ISMIP6 studies on Antarctic Ice Sheet

SeroussiEtAl2020AvatarThis study presents results from ice flow model simulations from 13 international groups focusing on the evolution of the Antarctic ice sheet during the period 2015–2100 as part of the Ice Sheet Model Intercomparison for CMIP6 (ISMIP6). Elmer/Ice is one of these models, which are forced with outputs from a subset of models from the Coupled Model Intercomparison Project Phase 5 (CMIP5), representative of the spread in climate model results. Simulations of the Antarctic ice sheet contribution to sea level rise in response to increased warming during this period varies between −7.8 and 30.0 cm of sea level equivalent (SLE) under Representative Concentration Pathway (RCP) 8.5 scenario forcing. These numbers are relative to a control experiment with constant climate conditions and should therefore be added to the mass loss contribution under climate conditions similar to present-day conditions over the same period. The simulated evolution of the West Antarctic ice sheet varies widely among models, with an overall mass loss, up to 18.0 cm SLE, in response to changes in oceanic conditions. East Antarctica mass change varies between −6.1 and 8.3 cm SLE in the simulations, with a significant increase in surface mass balance outweighing the increased ice discharge under most RCP 8.5 scenario forcings. The inclusion of ice shelf collapse, here assumed to be caused by large amounts of liquid water ponding at the surface of ice shelves, yields an additional simulated mass loss of 28 mm compared to simulations without ice shelf collapse.
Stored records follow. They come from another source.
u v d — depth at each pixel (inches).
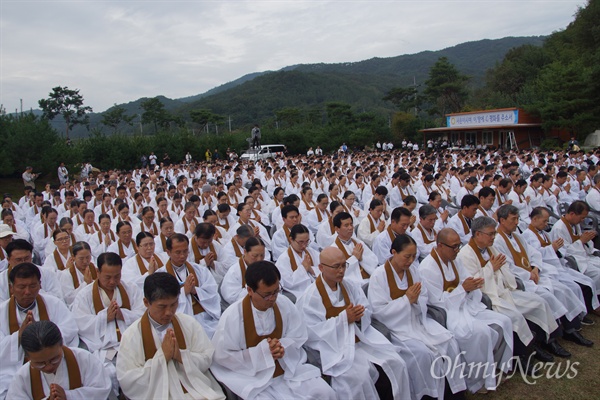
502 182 391.9
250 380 150.9
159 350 141.8
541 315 202.4
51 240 308.2
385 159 926.4
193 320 154.6
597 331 227.6
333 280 175.6
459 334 184.1
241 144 1793.8
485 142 1576.0
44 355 124.8
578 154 779.4
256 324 154.9
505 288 208.8
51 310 172.9
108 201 437.4
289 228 289.1
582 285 238.2
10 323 167.5
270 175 667.4
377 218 303.9
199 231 237.5
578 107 1354.6
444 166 702.5
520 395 180.5
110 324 177.9
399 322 181.6
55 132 1114.1
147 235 229.3
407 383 164.1
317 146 1963.6
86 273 210.1
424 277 200.4
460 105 2504.9
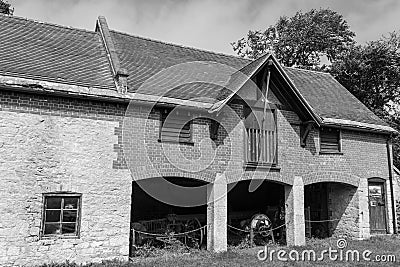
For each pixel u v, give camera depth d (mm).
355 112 16547
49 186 10086
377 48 27156
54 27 14508
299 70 19750
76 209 10391
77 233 10281
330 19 31531
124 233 10781
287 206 13859
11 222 9586
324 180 14367
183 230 13969
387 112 28391
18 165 9820
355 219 15039
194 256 11477
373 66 27375
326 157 14594
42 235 9906
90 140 10703
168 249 12594
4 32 12797
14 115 9945
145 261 10758
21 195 9766
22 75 10312
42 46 12750
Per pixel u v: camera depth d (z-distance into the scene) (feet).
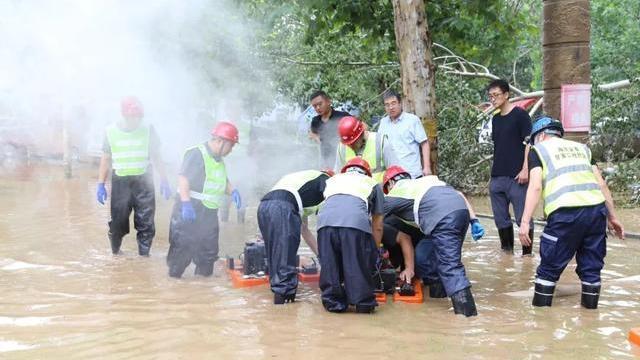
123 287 18.03
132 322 14.75
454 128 37.65
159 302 16.49
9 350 12.87
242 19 33.91
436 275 17.44
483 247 24.58
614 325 14.67
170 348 13.00
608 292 17.71
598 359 12.45
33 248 23.34
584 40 23.44
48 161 58.13
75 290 17.63
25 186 43.45
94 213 31.83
The largest sources of uncertainty come from the climate forcing, the ocean-induced melt rates, the calibration of these melt rates based on oceanic conditions taken outside of ice shelf cavities and the ice sheet dynamic response to these oceanic changes. Results under RCP 2.6 scenario based on two CMIP5 climate models show an additional mass loss of 0 and 3 cm of SLE on average compared to simulations done under present-day conditions for the two CMIP5 forcings used and display limited mass gain in East Antarctica.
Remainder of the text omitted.